Помираю, короче, я со смеху, а Публя-то ярится, сам побежишь отнимать, говорит – вот и посмотрю, смешно тебе будет иль нет.
А тут и случай опять – мамаша, да с деточкой по морожено притулились. Мамаша копается, глубоко этак в сумочку лезет, достает все подряд да дочке пихает, подержи, мол. Видать, растеряха, у таких всегда порядок не вперши никуда, жизнь сплошным потоком. Как говорят: гриб и огурец в жопе не жилец, так и они – все наспех да и по-лехкому, в большом беспорядке. И дитенок такой же у ей, суматошный. Копается, мелочи ищет, что морожено быстро купить.

Наблюдаем, не капнет ли че, и ворона туда – примеряется. И ведь капнуло! Ажно цельная горсть… а бежать мне.
Раскатилось-то, солидно прямо до нас зазвенело, и конечно, давай мы с Публею раскорячиваться да подбирать. Мамашка-то машет, а подойти боится, продавчиха ей всяко несет с извинениями, возятся обе, и дитенок орет.
Стыдно это братцы, конечно, но когда жрачка решается, тут не до этикету.
Собрали мы мелочь, и в куст отползли. Чтобы не светиться и общественность сильно не мучить. Сидим, посчитали.
— А ворона-то где, — Публя грит, — обломалась, зараза.
Довольно так, миротворно глаголет. Еще бы – улов, прояви всепрощение терь и вселенскую благость. Человек или кто?
А ворона-то вона где – как сидела, так и там, не шелОхнулась. Постреляла на нас и пошла вперевалку, тьфу, мол, камедоны асфальта, кутикулы набережной и папилломы газонов – тьфу на вас, человеце бездомныя. Ну так посмотрела, што стыдоба взяла.
— Херасе, — Публя сказал. – Царица. Итить.
А ворона-то что сделала. Подобрала от бутылки кружок, жестянку блестящую и — впарх! – прямо к мороженщице на лоток. И кладет аккурат ей на блюдечку.
— Покупаю, — грит. – Чем богаты.
А может и каркнула чего, но мы с Публей не разобрали. А мороженщица даж не вякнула. Заржала да и вынула сахерну трубочку, в синих зигзагах фигулька такая, и шапка у ей шоколадная. Я таку ел.

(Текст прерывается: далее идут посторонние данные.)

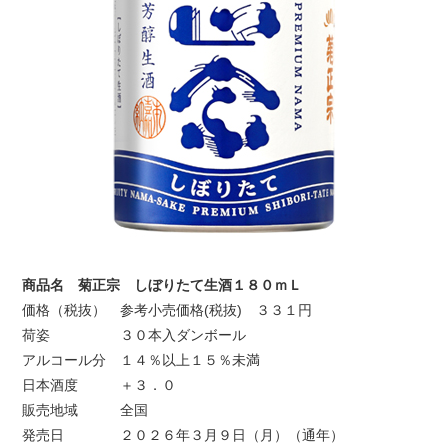
商品名 菊正宗 しぼりたて生酒１８０ｍＬ
価格（税抜） 参考小売価格(税抜) ３３１円
荷姿 ３０本入ダンボール
アルコール分 １４％以上１５％未満
日本酒度 ＋３．０
販売地域 全国
発売日 ２０２６年３月９日（月）（通年）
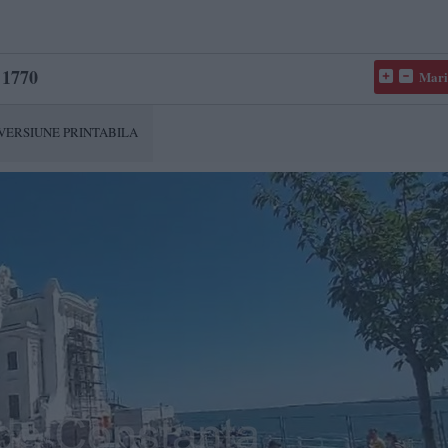
1770
Mari
VERSIUNE PRINTABILA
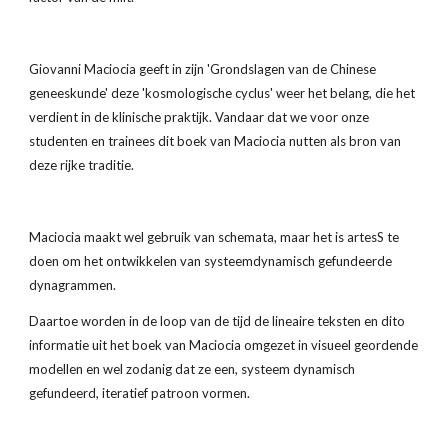
Giovanni Maciocia geeft in zijn 'Grondslagen van de Chinese 
geneeskunde' deze 'kosmologische cyclus' weer het belang, die het 
verdient in de klinische praktijk. Vandaar dat we voor onze 
studenten en trainees dit boek van Maciocia nutten als bron van 
deze rijke traditie.
Maciocia maakt wel gebruik van schemata, maar het is artesS te 
doen om het ontwikkelen van systeemdynamisch gefundeerde 
dynagrammen. 
Daartoe worden in de loop van de tijd de lineaire teksten en dito 
informatie uit het boek van Maciocia omgezet in visueel geordende 
modellen en wel zodanig dat ze een, systeem dynamisch 
gefundeerd, iteratief patroon vormen. 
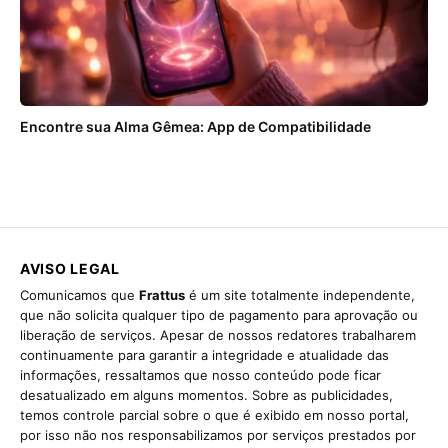
Encontre sua Alma Gêmea: App de Compatibilidade
AVISO LEGAL
Comunicamos que
Frattus
é um site totalmente independente,
que não solicita qualquer tipo de pagamento para aprovação ou
liberação de serviços. Apesar de nossos redatores trabalharem
continuamente para garantir a integridade e atualidade das
informações, ressaltamos que nosso conteúdo pode ficar
desatualizado em alguns momentos. Sobre as publicidades,
temos controle parcial sobre o que é exibido em nosso portal,
por isso não nos responsabilizamos por serviços prestados por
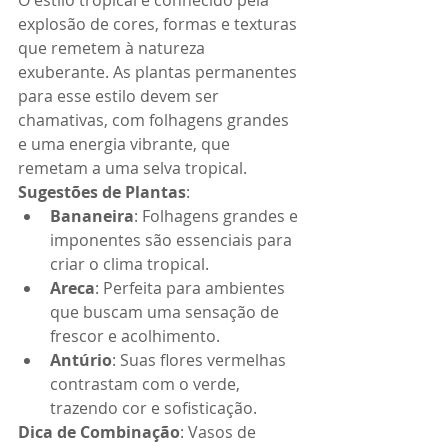
O estilo tropical é conhecido pela 
explosão de cores, formas e texturas 
que remetem à natureza 
exuberante. As plantas permanentes 
para esse estilo devem ser 
chamativas, com folhagens grandes 
e uma energia vibrante, que 
remetam a uma selva tropical.
Sugestões de Plantas
:
Bananeira
: Folhagens grandes e 
imponentes são essenciais para 
criar o clima tropical.
Areca
: Perfeita para ambientes 
que buscam uma sensação de 
frescor e acolhimento.
Antúrio
: Suas flores vermelhas 
contrastam com o verde, 
trazendo cor e sofisticação.
Dica de Combinação
: Vasos de 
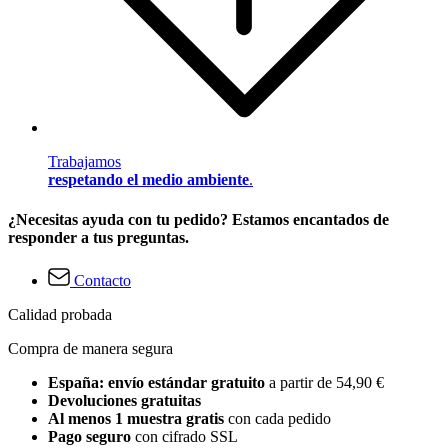
Trabajamos
respetando el medio ambiente
.
¿Necesitas ayuda con tu pedido? Estamos encantados de
responder a tus preguntas.
Contacto
Calidad probada
Compra de manera segura
España: envío estándar gratuito
a partir de 54,90 €
Devoluciones gratuitas
Al menos 1 muestra gratis
con cada pedido
Pago seguro
con cifrado SSL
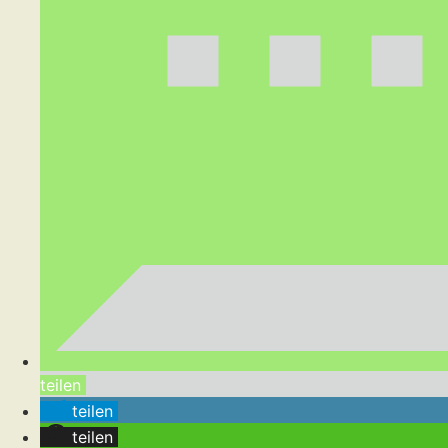
teilen
teilen
teilen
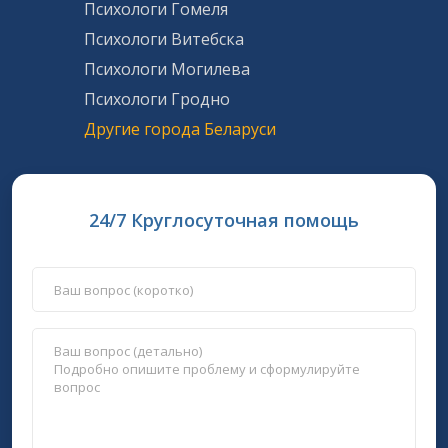
Психологи Гомеля
Психологи Витебска
Психологи Могилева
Психологи Гродно
Другие города Беларуси
24/7 Круглосуточная помощь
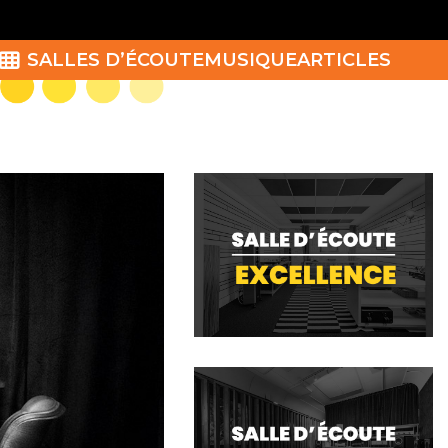
SALLES D’ÉCOUTE
MUSIQUE
ARTICLES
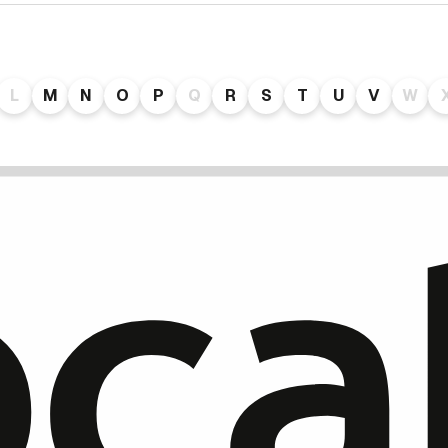
L
M
N
O
P
Q
R
S
T
U
V
W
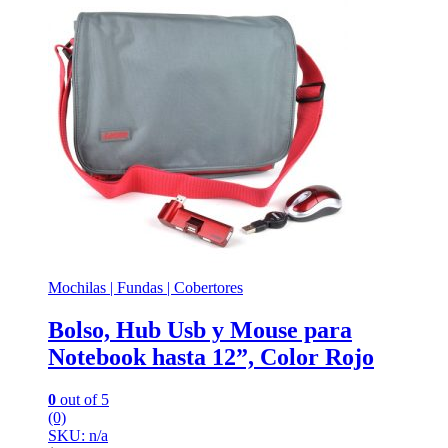
Mochilas | Fundas | Cobertores
Bolso, Hub Usb y Mouse para
Notebook hasta 12”, Color Rojo
0
out of 5
(0)
SKU: n/a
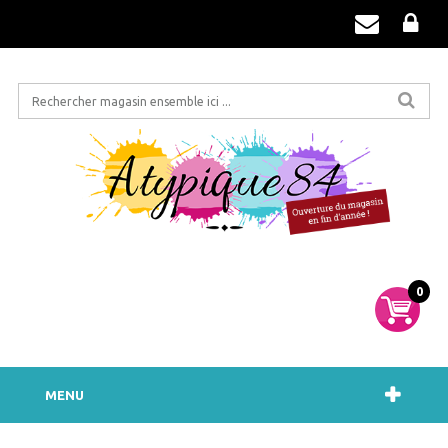
0
MENU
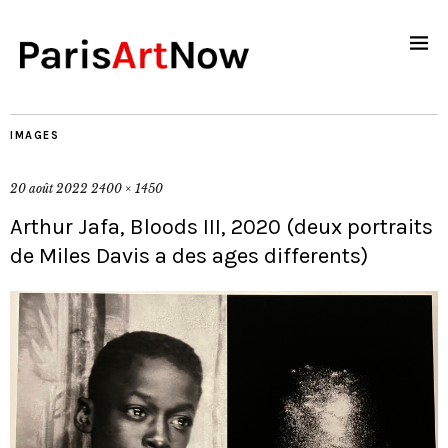
IMAGES
20 août 2022
2400 × 1450
Arthur Jafa, Bloods III, 2020 (deux portraits
de Miles Davis a des ages differents)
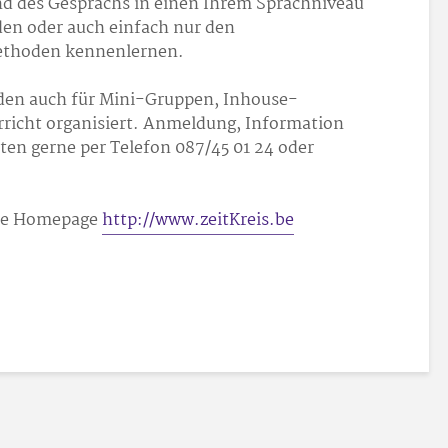
nd des Gesprächs in einen Ihrem Sprachniveau
den oder auch einfach nur den
ethoden kennenlernen.
den auch für Mini-Gruppen, Inhouse-
rricht organisiert. Anmeldung, Information
en gerne per Telefon 087/45 01 24 oder
die Homepage
http://www.zeitKreis.be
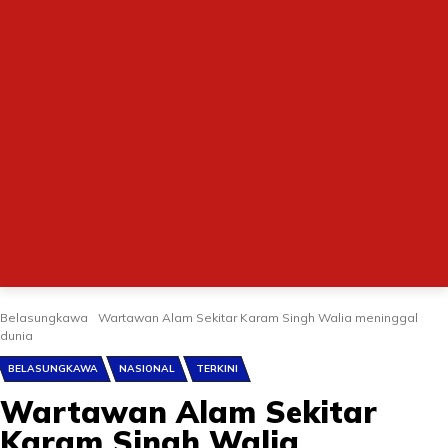
Belasungkawa
Wartawan Alam Sekitar Karam Singh Walia meninggal
dunia
BELASUNGKAWA
NASIONAL
TERKINI
Wartawan Alam Sekitar
Karam Singh Walia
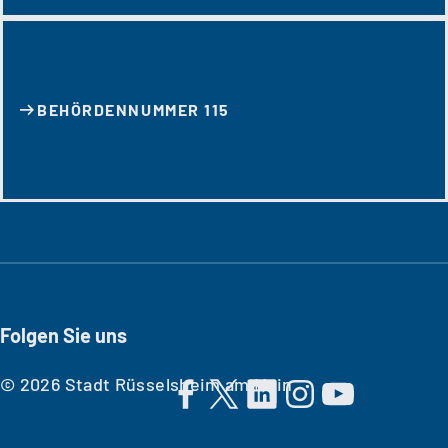
BEHÖRDENNUMMER 115
Folgen Sie uns
© 2026 Stadt Rüsselsheim am Main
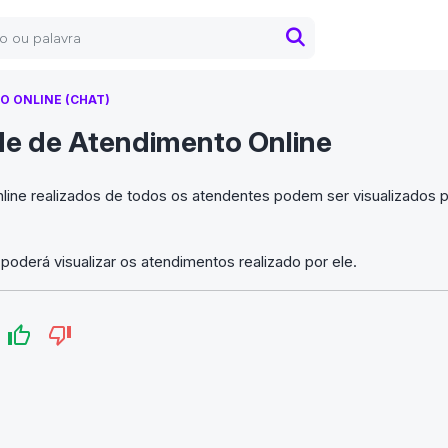
 ONLINE (CHAT)
de de Atendimento Online
line realizados de todos os atendentes podem ser visualizados p
oderá visualizar os atendimentos realizado por ele.
?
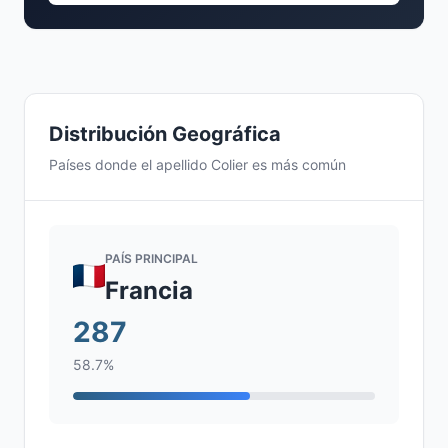
Distribución Geográfica
Países donde el apellido Colier es más común
PAÍS PRINCIPAL
Francia
287
58.7%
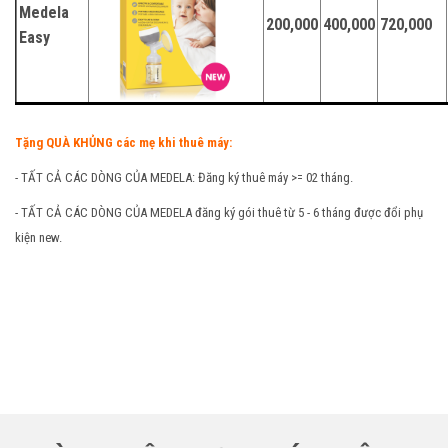
Medela
200,000
400,000
720,000
Easy
Tặng QUÀ KHỦNG các mẹ khi thuê máy:
- TẤT CẢ CÁC DÒNG CỦA MEDELA: Đăng ký thuê máy >= 02 tháng.
- TẤT CẢ CÁC DÒNG CỦA MEDELA đăng ký gói thuê từ 5 - 6 tháng được đổi phụ
kiện new.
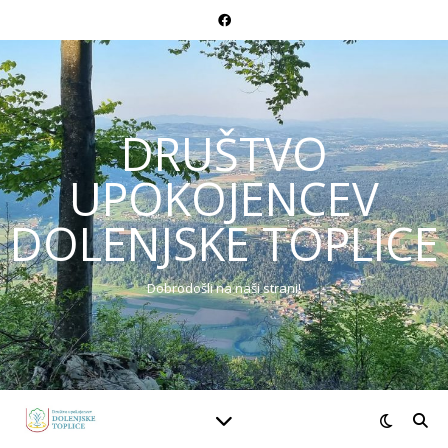
DRUŠTVO
UPOKOJENCEV
DOLENJSKE TOPLICE
Dobrodošli na naši strani!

— Это как же, — Публя грит, — за крышку?! Это чеж получается-то… Я человек, ползать должен, а ей? А она!!!
— Ты человек, — говорю, — ты и ползай. А у их на небесах своя валюта, небось.

Так и было, про ворону небесную, верно говорю. Неплохо, должно быть, вороной летать, одно останавливает. Зимой, бывало, видишь где-нить на березе, прочно да низко сидит птица, да и захочешь шуткануть-пугануть. Берешь ветку, и тык ее – а она замертво и падает. Мрут пачками, не до морожены.